Когда, наконец, Фульбер достиг своего и завернул Марту в простыни и сбитые одеяла и заставил ее успокоиться и прекратить свой крик, монахиня невозмутимо заметила:
— Ты можешь ее оставить, Фульбер: она укрощена, но только она сойдет с ума в эту ночь. Что делать тогда?
Глаза монаха и монахини сошлись, и это был взгляд преступления. Марта впала в обморок; настала тишина.
— Нет, Долорес, проговорил священник, вытирая пот, струившийся по его бледному лицу, — нет, не надо ее убивать. Жизнь человеческая хотя для нас ничто, но я не хочу, чтобы дело наше стоило жизни единственной женщине, и в особенности той, которая выносила в себе обновителя мира.
И опять наступило молчание.
— А если она сойдет с ума, — возразила монахиня, — что ты тогда с ней сделаешь?
— Ты ее подержишь здесь, а я напишу ее семье. Сюда не придут ее искать. Я же буду назад через десять дней. Этого срока довольно, чтобы присутствовать при вивисекции младенца Оксусом. Когда же я вернусь, и если Марта будет безумной, то мы посмотрим. Если же она такой не будет, то я ее верну ее семье. А так как я останусь еще некоторое время священником этой деревушки, то я за ней понаблюдаю… Она не будет говорить!
— И если заговорит?
— О, — воскликнул монах, — тем хуже для нее. Как бы я не хотел спасти ее жизнь, я должен буду сделать ее безвредной для нашего грандиозного замысла.
— Значит, ты убьешь ее?
— Я уничтожу ее и с ней, кому она откроет свой секрет.

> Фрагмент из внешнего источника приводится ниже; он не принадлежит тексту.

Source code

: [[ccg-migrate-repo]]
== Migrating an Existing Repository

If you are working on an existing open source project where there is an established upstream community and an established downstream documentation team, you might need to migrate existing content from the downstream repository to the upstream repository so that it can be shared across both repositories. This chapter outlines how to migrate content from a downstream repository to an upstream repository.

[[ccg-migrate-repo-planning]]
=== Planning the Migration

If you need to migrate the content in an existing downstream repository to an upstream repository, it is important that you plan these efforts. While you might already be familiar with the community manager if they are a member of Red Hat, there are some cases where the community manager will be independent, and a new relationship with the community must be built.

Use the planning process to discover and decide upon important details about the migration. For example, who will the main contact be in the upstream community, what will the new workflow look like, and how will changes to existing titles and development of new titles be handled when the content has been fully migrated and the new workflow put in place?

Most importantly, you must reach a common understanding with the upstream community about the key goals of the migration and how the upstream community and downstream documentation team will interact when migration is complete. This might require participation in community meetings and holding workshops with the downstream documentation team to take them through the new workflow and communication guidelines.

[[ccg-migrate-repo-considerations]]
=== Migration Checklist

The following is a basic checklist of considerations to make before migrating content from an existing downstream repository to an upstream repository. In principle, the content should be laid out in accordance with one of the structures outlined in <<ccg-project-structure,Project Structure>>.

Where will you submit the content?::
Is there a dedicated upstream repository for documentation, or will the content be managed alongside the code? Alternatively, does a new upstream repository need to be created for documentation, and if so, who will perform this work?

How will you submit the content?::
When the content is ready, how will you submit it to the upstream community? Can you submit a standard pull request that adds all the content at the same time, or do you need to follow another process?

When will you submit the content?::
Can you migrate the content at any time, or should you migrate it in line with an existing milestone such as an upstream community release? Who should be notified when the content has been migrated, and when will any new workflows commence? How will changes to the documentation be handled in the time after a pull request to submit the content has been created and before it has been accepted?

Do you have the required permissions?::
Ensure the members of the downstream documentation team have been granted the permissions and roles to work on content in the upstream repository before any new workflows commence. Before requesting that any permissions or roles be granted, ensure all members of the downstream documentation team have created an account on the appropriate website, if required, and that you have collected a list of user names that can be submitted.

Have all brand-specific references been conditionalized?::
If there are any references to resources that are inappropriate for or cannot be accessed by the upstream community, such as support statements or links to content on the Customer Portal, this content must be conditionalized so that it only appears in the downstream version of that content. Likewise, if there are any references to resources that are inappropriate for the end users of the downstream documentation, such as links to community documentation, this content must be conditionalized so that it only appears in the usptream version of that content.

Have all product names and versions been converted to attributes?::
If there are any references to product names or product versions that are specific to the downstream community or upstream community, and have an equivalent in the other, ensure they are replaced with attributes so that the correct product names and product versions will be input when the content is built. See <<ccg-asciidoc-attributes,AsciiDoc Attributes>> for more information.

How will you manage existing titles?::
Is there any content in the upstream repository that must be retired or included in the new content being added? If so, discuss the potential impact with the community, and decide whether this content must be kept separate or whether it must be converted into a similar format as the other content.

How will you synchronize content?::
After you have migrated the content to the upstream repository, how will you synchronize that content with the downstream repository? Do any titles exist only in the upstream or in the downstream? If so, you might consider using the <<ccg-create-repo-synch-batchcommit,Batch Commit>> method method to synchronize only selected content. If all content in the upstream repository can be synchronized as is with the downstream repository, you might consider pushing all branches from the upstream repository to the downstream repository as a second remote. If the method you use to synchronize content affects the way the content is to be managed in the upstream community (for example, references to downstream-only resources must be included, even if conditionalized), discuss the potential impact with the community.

— Так будет хорошо, Фульбер.
И, даже не взглянув на бесчувственную девушку, высокая и суровая монахиня вышла.
На другой день утром, в восемь часов, закрытая со всех сторон толстыми занавесками, кибитка катилась по дороге из Вальдэмозы в Барселону. В ней сидела здоровая молодая женщина, кормившая грудью младенца. Мрачный погонщик вел запряженных в кибитку двух мулов.